_DATA SUPPLIED_

::::::

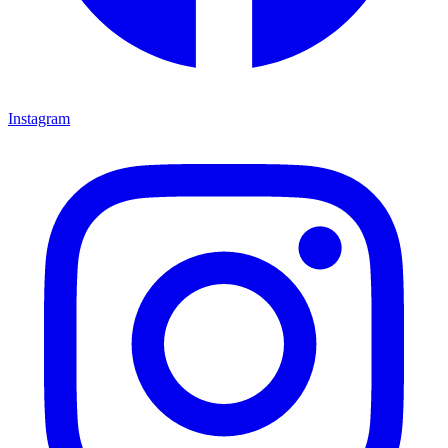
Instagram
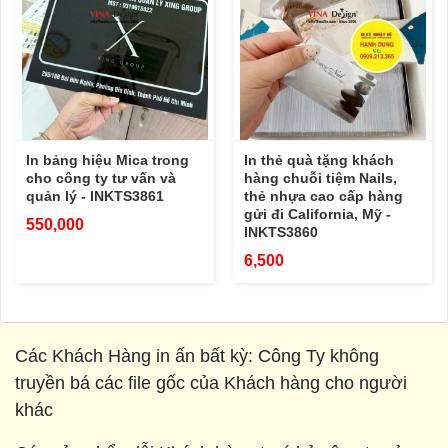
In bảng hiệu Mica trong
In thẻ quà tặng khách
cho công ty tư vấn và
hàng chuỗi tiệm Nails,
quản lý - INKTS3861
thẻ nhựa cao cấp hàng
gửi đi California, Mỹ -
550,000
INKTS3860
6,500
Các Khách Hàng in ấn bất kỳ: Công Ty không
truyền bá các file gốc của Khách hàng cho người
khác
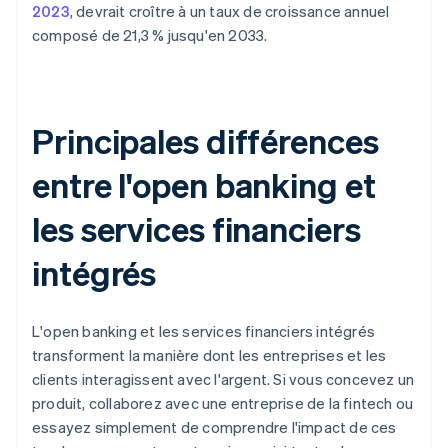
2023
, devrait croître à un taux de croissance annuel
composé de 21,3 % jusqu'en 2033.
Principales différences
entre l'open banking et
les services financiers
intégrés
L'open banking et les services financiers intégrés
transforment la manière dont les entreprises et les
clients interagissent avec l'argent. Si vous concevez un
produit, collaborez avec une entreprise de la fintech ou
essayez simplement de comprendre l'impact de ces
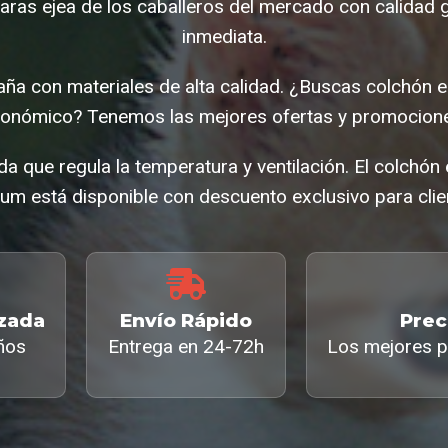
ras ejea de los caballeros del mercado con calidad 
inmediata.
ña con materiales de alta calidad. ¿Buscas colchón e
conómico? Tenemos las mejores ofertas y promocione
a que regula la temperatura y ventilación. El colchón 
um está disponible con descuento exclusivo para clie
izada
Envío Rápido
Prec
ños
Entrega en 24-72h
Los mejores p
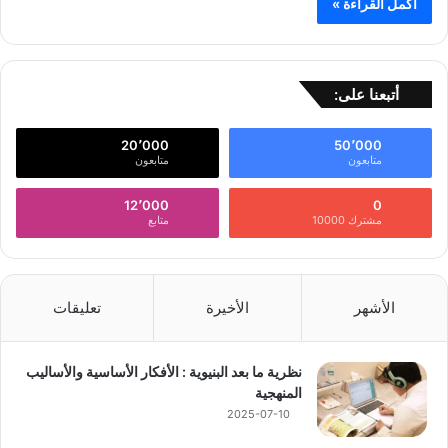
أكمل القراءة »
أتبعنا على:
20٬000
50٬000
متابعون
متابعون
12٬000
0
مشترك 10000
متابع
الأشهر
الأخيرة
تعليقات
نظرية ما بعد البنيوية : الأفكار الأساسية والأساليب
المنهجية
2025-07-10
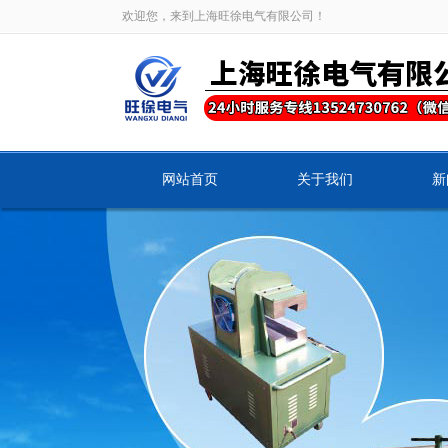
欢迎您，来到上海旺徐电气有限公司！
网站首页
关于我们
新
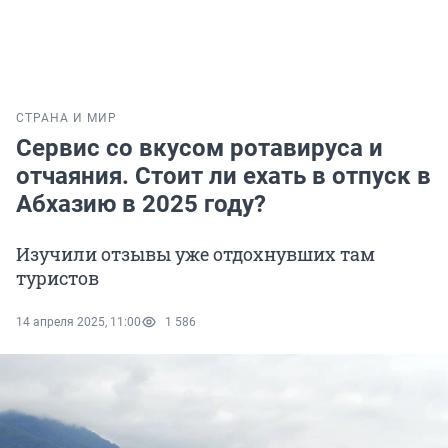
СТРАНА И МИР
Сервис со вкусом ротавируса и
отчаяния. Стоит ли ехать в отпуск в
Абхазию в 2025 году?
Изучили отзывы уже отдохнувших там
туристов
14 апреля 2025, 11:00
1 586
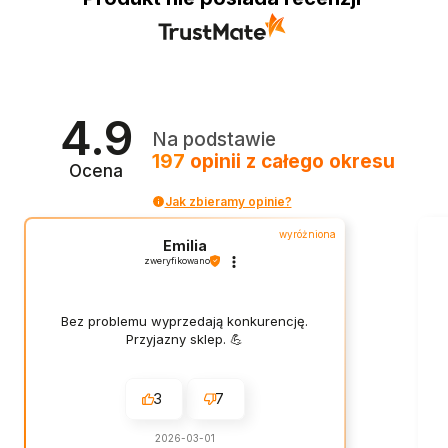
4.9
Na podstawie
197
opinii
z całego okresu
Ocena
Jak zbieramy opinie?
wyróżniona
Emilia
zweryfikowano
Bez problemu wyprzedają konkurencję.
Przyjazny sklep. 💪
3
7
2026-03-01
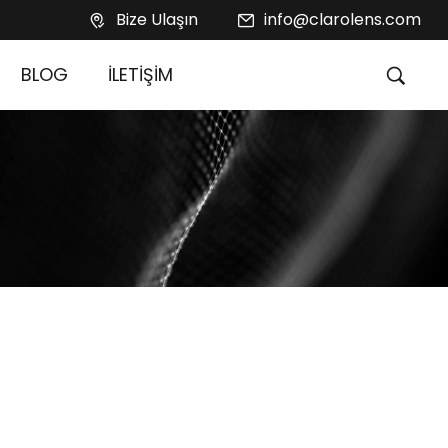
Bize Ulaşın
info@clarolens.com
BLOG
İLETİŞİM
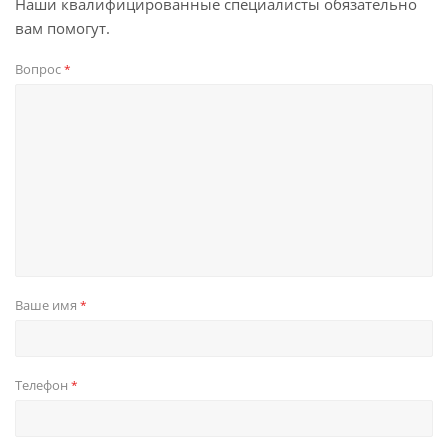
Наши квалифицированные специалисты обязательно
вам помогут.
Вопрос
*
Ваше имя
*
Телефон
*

::::::

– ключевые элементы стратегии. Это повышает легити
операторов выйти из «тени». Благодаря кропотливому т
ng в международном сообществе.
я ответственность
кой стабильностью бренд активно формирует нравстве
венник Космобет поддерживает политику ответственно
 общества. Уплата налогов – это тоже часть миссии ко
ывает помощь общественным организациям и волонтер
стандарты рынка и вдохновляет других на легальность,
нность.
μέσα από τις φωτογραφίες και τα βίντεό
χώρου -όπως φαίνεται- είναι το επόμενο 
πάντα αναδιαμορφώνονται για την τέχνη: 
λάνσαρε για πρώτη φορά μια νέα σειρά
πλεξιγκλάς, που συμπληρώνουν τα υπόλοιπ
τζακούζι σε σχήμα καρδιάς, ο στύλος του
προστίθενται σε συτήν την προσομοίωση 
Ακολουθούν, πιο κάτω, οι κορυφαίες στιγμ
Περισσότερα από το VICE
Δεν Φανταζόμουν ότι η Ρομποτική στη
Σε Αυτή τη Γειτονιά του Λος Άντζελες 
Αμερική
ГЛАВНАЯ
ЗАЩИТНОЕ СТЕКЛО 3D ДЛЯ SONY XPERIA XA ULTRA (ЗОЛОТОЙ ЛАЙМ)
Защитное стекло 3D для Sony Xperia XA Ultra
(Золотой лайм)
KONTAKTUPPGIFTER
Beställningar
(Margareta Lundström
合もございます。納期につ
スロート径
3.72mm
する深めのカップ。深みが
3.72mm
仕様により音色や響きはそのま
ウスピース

::::::

_TASK DIRECTIONS_
Find each line in the listing above that contains the word "calidad" and copy those lines out. Treat uppercase and lowercase as different, so only an exact case match counts.

_SOLUTION FOR THIS TASK_
ras ejea de los caballeros del mercado con calidad 
ña con materiales de alta calidad. ¿Buscas colchón e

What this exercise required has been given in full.